Why we are building Nomad, and the future we envision
The Nomad core team's mission is simple:
To enable value and information to flow securely between blockchains.
In service of this mission, we are building Nomad. Our goal is to ensure that all smart contract chains can interoperate using simple, gas-efficient, and trust-minimized standards.
We believe that crypto / web3 ushers in a new paradigm for computing, showing the way for a new internet model that minimizes capture and enables users to transact more freely.
Yet, this paradigm shift is in its infancy, and one of the major limitations right now stems from chains being siloed. This limits composability and standardization, preventing the next wave of applications from being deployed and reaching a world-scale audience.
The good news is that we've seen this play out before.
The Advanced Research Projects Agency Network (ARPANET) was the first wide-area packet-switched network with distributed control and one of the first networks to implement the TCP/IP protocol suite. Both technologies became the technical foundation of the Internet.
As you can see on the map above, the various access points each corresponded to local university or research institute, which through ARPANET, became connected to each other via a common standard.
Until ARPANET, each access point or intranet was effectively siloed and required a separate interface to access. Bob Taylor, a director at APRA recollects the headaches involved:
Taylor recalls the circumstance: "For each of these three terminals, I had three different sets of user commands. So, if I was talking online with someone at S.D.C., and I wanted to talk to someone I knew at Berkeley, or M.I.T., about this, I had to get up from the S.D.C. terminal, go over and log into the other terminal and get in touch with them. I said, "Oh Man!", it's obvious what to do: If you have these three terminals, there ought to be one terminal that goes anywhere you want to go. That idea is the ARPANET".
To current crypto users, the experience described above is eerily reminiscent. This is because we are fundamentally in a similar era regarding the maturity of web3 infrastructure.
To interact with an application on a new blockchain today, many users must determine which chain the app is deployed on, withdraw funds from existing on-chain positions on a different chain, bridge their funds over to the new chain, change their wallet RPC connection, and then interact with the application. This is obviously far from an ideal user experience.
In the best case scenario, the user has to context-switch multiple times, use several disparate interfaces, and pay gas fees multiple times.

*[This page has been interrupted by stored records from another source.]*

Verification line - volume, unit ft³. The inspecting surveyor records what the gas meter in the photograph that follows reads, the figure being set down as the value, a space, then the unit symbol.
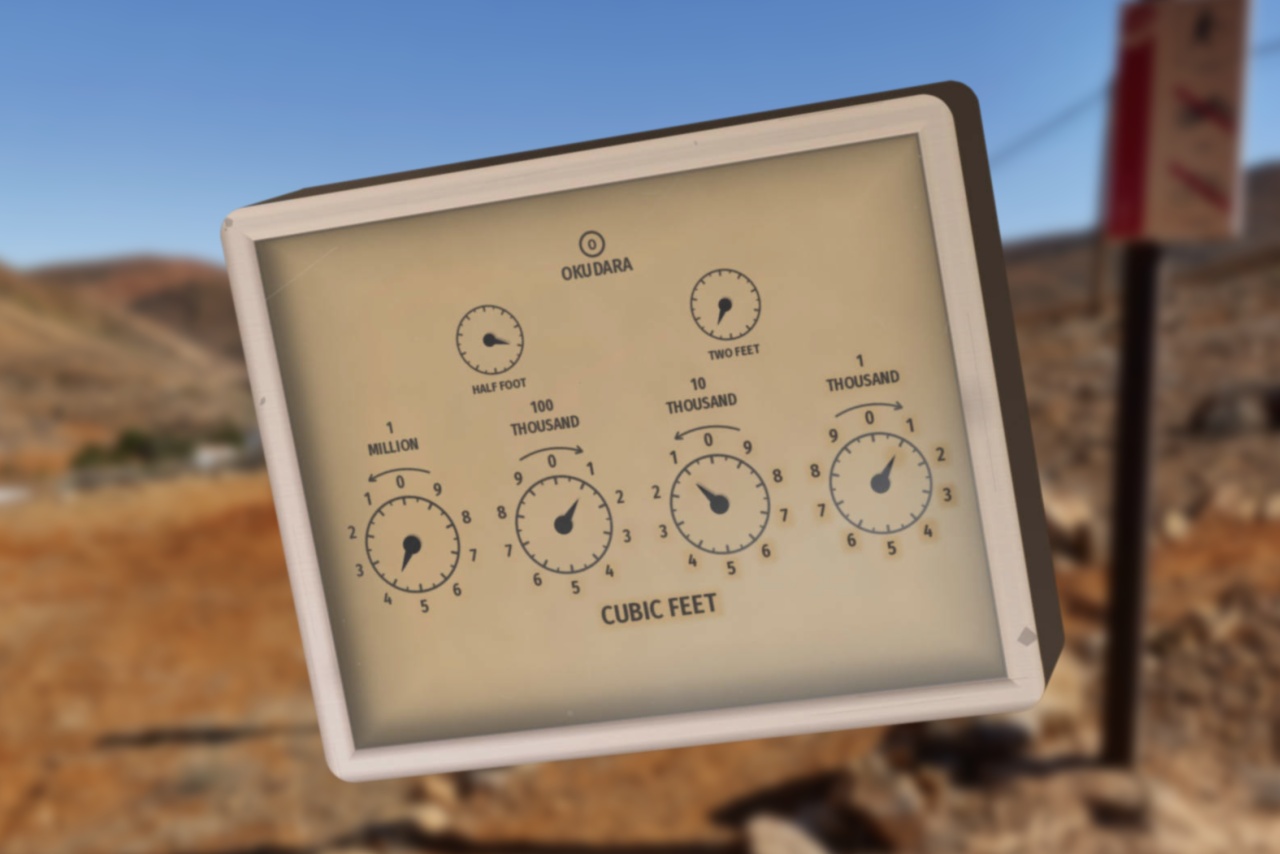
411100 ft³
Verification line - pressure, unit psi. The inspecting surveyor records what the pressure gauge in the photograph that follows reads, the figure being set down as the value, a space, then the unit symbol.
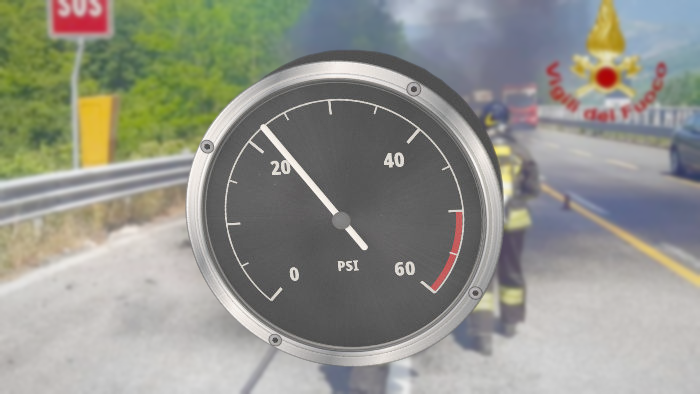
22.5 psi
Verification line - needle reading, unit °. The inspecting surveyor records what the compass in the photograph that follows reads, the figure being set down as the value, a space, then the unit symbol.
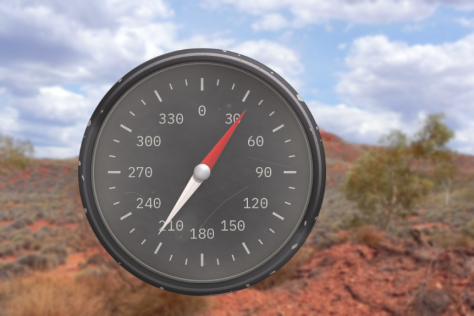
35 °
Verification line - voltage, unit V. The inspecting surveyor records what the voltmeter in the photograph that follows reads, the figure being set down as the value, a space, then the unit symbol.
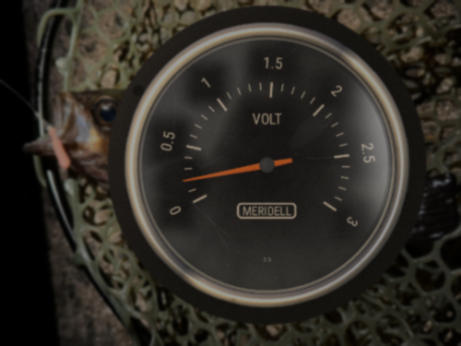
0.2 V
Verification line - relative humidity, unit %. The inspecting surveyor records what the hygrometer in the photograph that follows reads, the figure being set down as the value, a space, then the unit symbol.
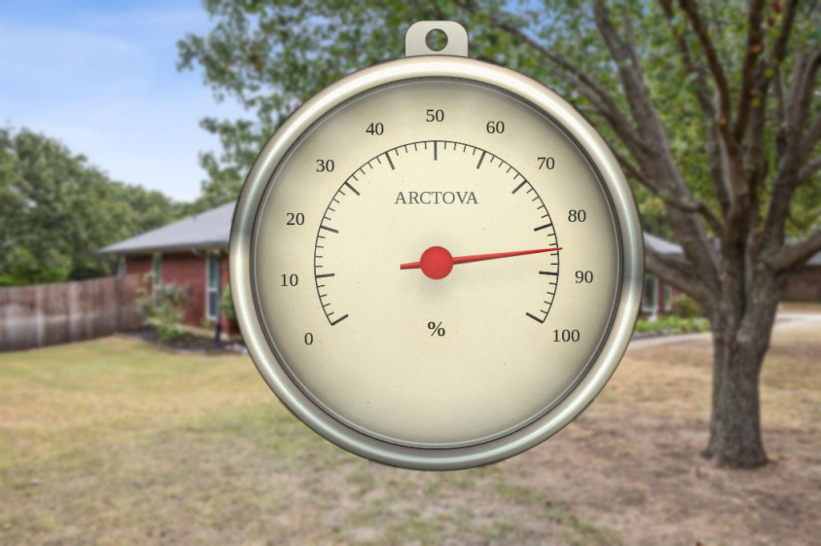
85 %
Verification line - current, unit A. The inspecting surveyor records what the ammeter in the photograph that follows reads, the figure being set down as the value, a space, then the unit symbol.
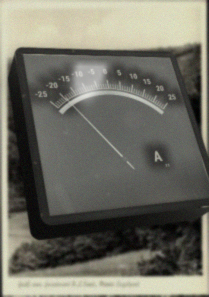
-20 A
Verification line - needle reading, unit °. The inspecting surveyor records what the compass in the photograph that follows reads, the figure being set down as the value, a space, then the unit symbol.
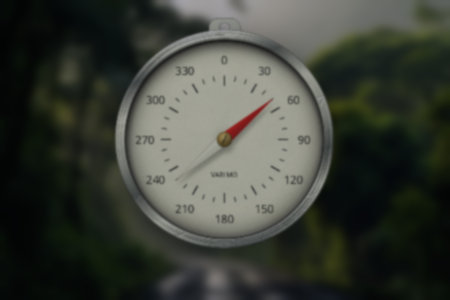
50 °
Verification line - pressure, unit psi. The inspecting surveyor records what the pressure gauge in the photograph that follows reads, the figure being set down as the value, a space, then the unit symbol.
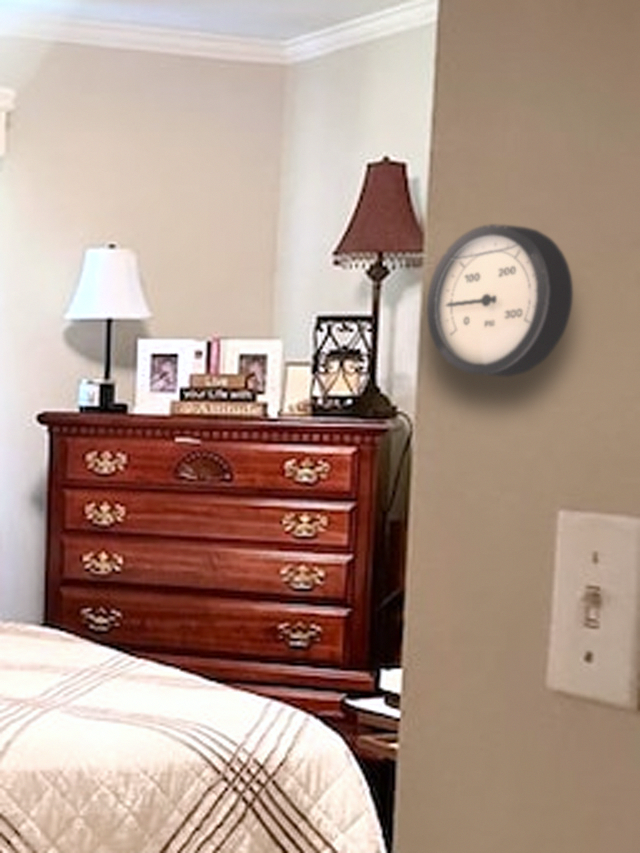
40 psi
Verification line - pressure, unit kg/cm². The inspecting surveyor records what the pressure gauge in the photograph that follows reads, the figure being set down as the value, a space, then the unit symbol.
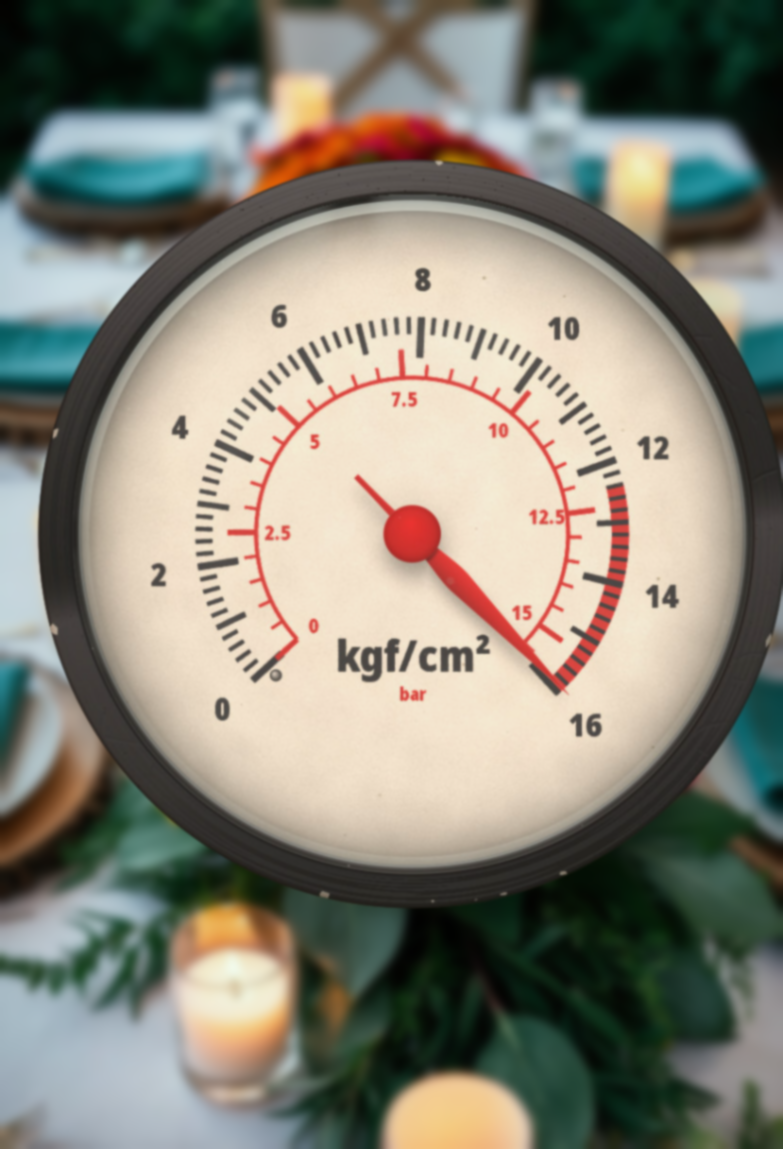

In the worst case scenario, users are at risk of losing all their funds, as evidenced by multiple nine-figure bridge hacks, totaling to over $1.5 billion USD exploited.
As a result of this complexity, many have opined that cross-chain interoperability is fundamentally unsafe, and that "wrapped assets" generated by bridges can never be secure. This is a fatalistic argument that insists we stay in the walled-off intranet era, and ignores first principles knowledge on how to build secure bridges.
While many of today's cross-chain experiences may in fact be unsafe, these issues stem from the ad-hoc and patchwork nature of current interoperability solutions, which prevents users and developers from having transparent understanding of risk. In order for the cross-chain future to be robust and secure, we need trust-minimized solutions.
- Users Over Systems
- Simple Over Complex
- Safety Over Formalism
We envision a future where users can interact with censorship-resistant applications without knowing what chains they are interfacing with.
Developers will be able to design and write applications once, and deploy on many chains simultaneously, leveraging a simple interface that abstracts away the underlying infrastructure.
Underlying this will be a composite topology of chains, connected by a standardized cross-chain communication protocol that is safe for everyone to use.